* _WHAT IS BEING ASKED_:
Two lines in the data below mark the range: the one with "left ear: (1338, 234)" and the one with "right shoulder: (1423, 63)". Return both, along with every line between them, exactly.
- Opening Delimiter -
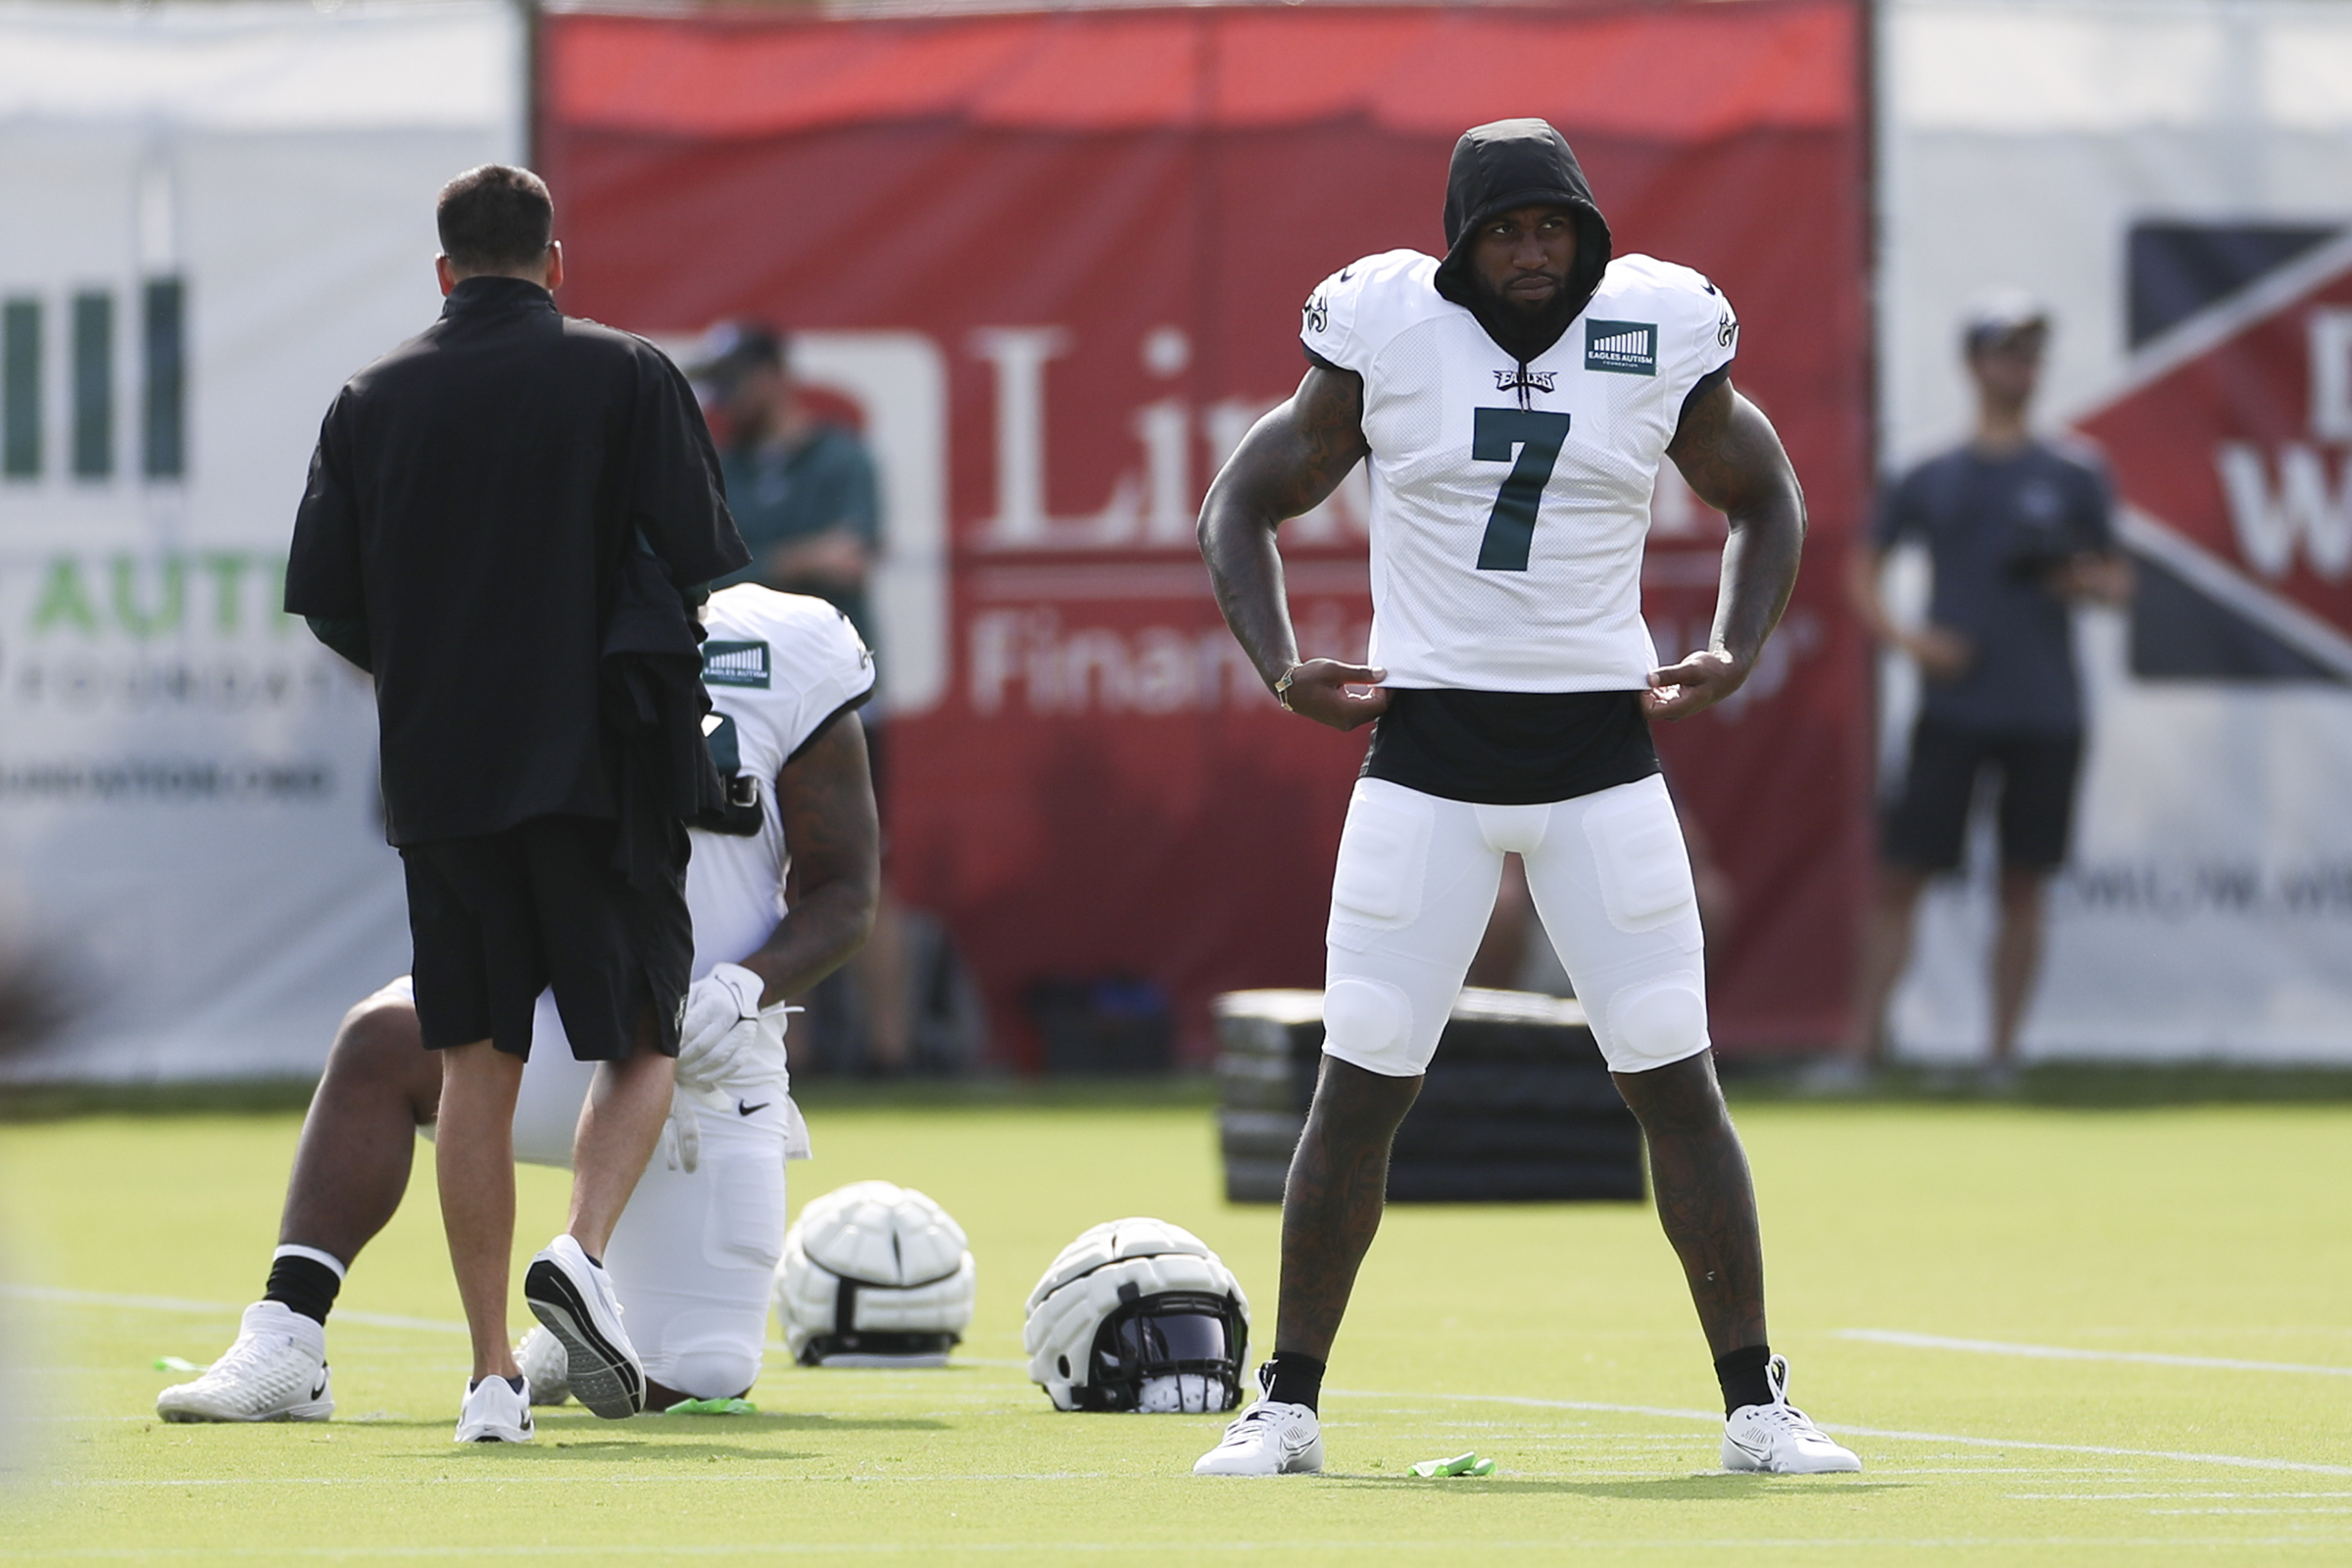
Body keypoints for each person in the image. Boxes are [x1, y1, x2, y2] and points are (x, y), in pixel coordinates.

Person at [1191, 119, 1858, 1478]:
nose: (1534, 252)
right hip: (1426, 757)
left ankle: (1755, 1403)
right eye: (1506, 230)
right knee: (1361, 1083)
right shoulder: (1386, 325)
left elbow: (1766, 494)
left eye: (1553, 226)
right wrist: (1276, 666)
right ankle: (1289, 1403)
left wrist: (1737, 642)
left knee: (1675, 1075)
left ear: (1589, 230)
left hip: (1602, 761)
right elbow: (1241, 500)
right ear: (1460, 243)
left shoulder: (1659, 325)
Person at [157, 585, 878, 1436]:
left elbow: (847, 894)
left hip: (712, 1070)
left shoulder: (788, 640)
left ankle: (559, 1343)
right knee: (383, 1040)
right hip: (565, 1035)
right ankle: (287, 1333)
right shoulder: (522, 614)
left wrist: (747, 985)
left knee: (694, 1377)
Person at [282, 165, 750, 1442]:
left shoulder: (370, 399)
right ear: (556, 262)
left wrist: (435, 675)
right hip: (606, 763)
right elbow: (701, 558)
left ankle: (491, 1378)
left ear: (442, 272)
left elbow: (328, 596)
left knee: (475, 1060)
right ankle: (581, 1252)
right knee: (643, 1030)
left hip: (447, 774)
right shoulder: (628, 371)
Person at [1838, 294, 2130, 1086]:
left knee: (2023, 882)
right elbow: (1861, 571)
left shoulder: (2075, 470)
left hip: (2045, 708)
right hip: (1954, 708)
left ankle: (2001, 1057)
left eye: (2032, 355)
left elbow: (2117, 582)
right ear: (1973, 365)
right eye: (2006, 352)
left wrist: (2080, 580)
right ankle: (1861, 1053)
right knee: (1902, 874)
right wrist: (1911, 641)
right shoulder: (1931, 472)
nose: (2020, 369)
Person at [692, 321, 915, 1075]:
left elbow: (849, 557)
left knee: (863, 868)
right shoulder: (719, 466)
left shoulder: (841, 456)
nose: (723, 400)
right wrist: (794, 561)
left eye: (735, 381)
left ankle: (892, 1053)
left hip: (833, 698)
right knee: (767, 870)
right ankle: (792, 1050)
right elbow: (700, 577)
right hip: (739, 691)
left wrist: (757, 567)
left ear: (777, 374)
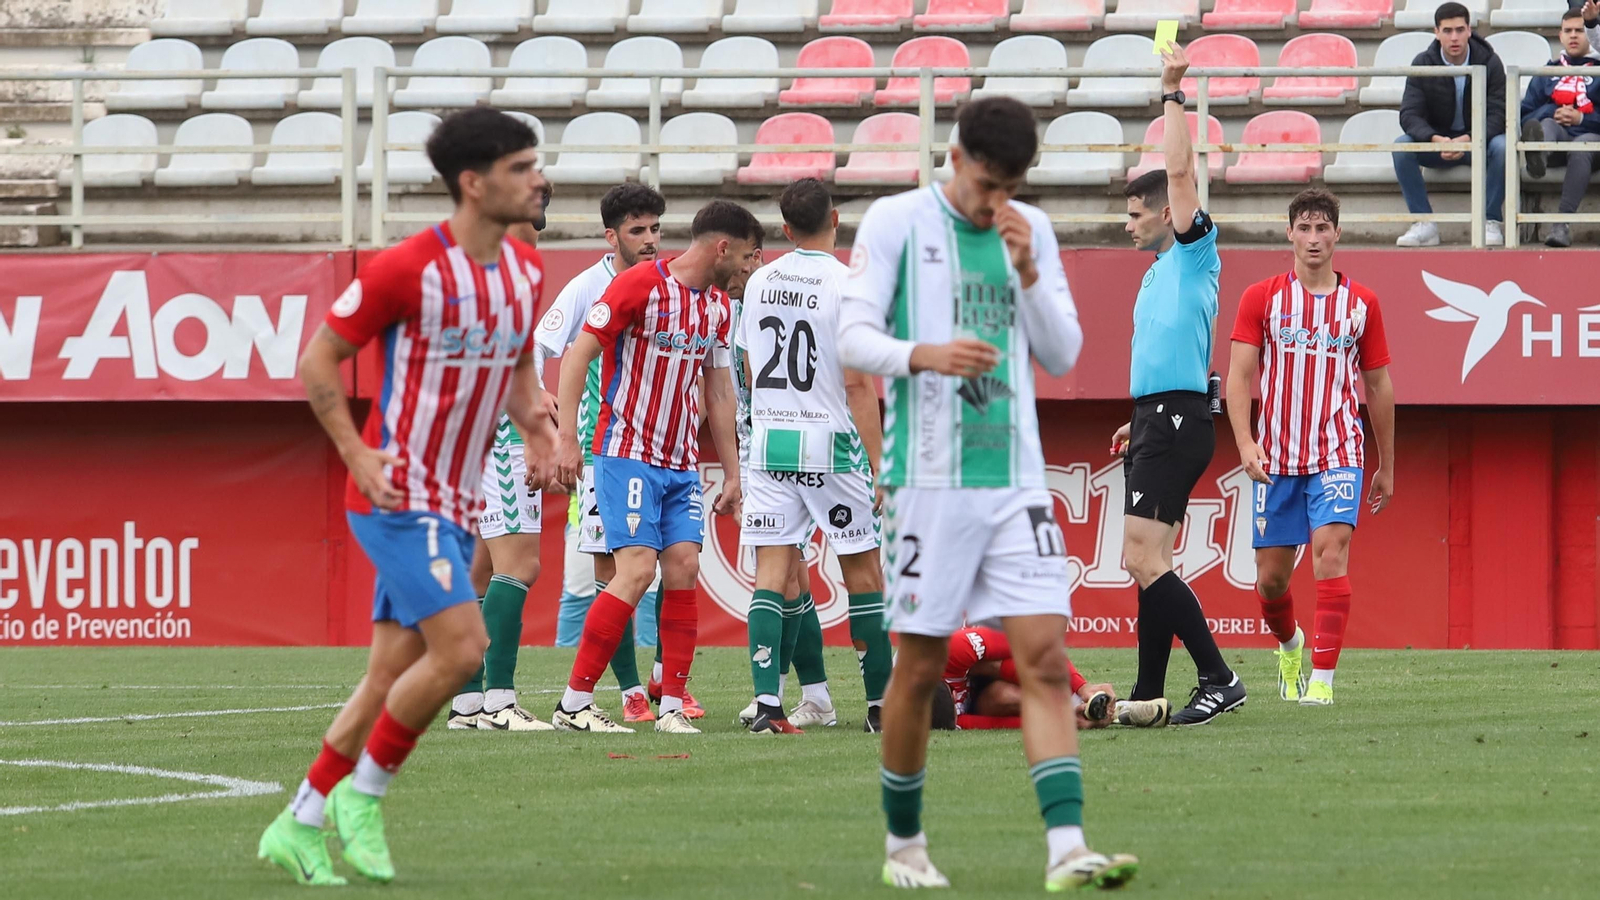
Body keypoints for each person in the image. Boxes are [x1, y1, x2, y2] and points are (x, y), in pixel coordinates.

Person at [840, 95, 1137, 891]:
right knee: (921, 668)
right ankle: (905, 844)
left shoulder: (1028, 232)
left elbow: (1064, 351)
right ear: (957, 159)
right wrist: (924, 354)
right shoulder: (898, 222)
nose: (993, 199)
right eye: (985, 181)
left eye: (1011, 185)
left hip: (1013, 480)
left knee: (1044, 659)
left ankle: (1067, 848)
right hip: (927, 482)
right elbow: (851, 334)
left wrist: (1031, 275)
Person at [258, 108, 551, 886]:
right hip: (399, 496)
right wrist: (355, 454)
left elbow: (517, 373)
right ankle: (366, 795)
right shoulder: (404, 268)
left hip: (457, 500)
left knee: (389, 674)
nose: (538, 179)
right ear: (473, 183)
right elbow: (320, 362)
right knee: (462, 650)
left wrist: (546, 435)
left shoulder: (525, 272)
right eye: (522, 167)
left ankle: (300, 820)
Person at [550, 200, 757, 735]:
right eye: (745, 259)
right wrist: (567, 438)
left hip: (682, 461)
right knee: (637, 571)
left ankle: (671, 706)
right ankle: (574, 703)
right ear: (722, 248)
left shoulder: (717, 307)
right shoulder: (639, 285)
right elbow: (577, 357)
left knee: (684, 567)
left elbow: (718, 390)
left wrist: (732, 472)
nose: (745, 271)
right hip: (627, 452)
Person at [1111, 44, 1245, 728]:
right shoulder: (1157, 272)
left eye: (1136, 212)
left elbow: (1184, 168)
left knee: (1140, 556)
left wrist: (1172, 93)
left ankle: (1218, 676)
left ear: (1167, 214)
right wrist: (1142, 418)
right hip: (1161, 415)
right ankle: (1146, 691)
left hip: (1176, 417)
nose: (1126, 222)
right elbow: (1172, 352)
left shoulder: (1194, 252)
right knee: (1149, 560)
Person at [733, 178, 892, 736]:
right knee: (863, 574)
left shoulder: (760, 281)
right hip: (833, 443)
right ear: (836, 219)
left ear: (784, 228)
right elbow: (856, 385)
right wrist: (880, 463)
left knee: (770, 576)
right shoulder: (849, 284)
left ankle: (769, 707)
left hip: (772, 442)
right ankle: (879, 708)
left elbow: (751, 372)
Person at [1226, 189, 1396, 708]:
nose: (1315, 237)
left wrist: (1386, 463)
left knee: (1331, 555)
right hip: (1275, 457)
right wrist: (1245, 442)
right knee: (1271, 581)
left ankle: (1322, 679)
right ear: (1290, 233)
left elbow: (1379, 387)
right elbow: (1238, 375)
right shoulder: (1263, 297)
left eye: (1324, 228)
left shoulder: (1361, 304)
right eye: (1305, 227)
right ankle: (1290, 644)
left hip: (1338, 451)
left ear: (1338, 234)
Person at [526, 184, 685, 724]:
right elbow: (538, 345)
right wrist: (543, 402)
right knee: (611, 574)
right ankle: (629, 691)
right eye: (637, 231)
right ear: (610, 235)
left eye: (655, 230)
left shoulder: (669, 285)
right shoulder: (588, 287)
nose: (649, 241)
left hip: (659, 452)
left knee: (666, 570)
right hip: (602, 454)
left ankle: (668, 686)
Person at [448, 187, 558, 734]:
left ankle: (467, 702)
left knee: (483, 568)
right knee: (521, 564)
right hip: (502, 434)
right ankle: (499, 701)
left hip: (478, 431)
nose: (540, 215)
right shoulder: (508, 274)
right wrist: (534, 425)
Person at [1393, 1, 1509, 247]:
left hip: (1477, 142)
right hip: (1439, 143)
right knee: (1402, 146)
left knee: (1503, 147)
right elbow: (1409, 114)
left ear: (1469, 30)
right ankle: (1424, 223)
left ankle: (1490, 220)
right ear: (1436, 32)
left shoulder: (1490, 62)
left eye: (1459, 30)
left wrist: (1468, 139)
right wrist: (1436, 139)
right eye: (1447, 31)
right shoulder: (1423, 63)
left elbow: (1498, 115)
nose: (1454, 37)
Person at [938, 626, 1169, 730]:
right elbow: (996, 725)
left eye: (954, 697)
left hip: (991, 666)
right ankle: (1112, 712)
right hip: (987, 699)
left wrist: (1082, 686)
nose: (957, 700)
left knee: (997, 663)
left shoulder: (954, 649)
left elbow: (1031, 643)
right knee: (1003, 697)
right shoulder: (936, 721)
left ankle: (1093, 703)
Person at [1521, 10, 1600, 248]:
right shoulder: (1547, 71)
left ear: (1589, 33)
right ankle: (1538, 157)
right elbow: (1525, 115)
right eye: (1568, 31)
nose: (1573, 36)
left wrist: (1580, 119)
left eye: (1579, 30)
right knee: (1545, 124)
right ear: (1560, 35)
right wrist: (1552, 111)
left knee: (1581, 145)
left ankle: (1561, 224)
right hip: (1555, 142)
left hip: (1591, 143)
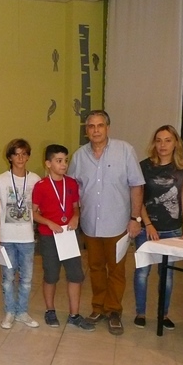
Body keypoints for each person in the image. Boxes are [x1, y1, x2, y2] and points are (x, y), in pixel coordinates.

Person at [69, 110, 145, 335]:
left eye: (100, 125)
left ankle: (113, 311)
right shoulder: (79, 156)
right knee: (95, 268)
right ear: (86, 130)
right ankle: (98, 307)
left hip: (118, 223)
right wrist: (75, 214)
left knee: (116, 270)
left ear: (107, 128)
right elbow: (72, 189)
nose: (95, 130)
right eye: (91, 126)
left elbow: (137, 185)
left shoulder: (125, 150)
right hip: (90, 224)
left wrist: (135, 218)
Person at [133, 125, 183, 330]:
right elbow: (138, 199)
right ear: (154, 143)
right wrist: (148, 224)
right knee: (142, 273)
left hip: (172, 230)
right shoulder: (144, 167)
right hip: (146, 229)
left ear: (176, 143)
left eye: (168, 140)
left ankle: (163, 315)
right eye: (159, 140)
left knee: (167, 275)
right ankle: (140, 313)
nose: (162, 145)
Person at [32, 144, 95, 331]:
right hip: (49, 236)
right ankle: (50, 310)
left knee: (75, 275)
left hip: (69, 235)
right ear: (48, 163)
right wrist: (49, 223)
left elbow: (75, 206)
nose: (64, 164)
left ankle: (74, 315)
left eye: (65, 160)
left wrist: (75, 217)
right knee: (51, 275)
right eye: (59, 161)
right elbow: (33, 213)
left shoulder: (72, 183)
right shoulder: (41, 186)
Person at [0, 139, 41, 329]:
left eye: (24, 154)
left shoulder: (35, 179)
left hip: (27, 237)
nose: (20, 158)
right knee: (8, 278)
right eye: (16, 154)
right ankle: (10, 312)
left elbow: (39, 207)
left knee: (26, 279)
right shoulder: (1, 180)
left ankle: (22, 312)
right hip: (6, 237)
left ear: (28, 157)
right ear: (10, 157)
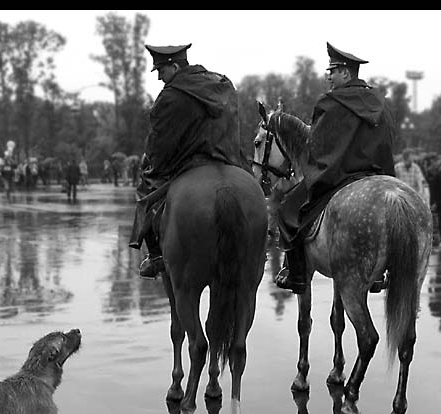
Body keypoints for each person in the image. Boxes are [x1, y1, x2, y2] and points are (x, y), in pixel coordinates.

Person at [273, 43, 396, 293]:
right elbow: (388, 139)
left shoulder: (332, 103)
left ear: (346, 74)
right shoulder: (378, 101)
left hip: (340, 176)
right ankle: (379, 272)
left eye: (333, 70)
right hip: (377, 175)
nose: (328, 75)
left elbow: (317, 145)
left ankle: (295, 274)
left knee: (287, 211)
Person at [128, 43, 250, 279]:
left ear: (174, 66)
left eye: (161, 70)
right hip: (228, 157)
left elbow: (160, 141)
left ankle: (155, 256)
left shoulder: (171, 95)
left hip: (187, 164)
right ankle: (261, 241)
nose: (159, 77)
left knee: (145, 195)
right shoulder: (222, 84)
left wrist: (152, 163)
- Closing Delimiter -
* _RESPONSE_:
left ear: (1338, 234)
Person at [526, 184, 685, 724]:
right elbow: (538, 345)
right wrist: (543, 402)
right knee: (611, 574)
right ankle: (629, 691)
right eye: (637, 231)
right ear: (610, 235)
left eye: (655, 230)
left shoulder: (669, 285)
right shoulder: (588, 287)
nose: (649, 241)
left hip: (659, 452)
left knee: (666, 570)
right hip: (602, 454)
left ankle: (668, 686)
Person at [448, 187, 558, 734]:
left ankle: (467, 702)
left knee: (483, 568)
right knee: (521, 564)
right hip: (502, 434)
right ankle: (499, 701)
left hip: (478, 431)
nose: (540, 215)
right shoulder: (508, 274)
right wrist: (534, 425)
Person at [1393, 1, 1509, 247]:
left hip: (1477, 142)
right hip: (1439, 143)
right knee: (1402, 146)
left knee: (1503, 147)
right elbow: (1409, 114)
left ear: (1469, 30)
right ankle: (1424, 223)
left ankle: (1490, 220)
right ear: (1436, 32)
left shoulder: (1490, 62)
left eye: (1459, 30)
left wrist: (1468, 139)
right wrist: (1436, 139)
right eye: (1447, 31)
right shoulder: (1423, 63)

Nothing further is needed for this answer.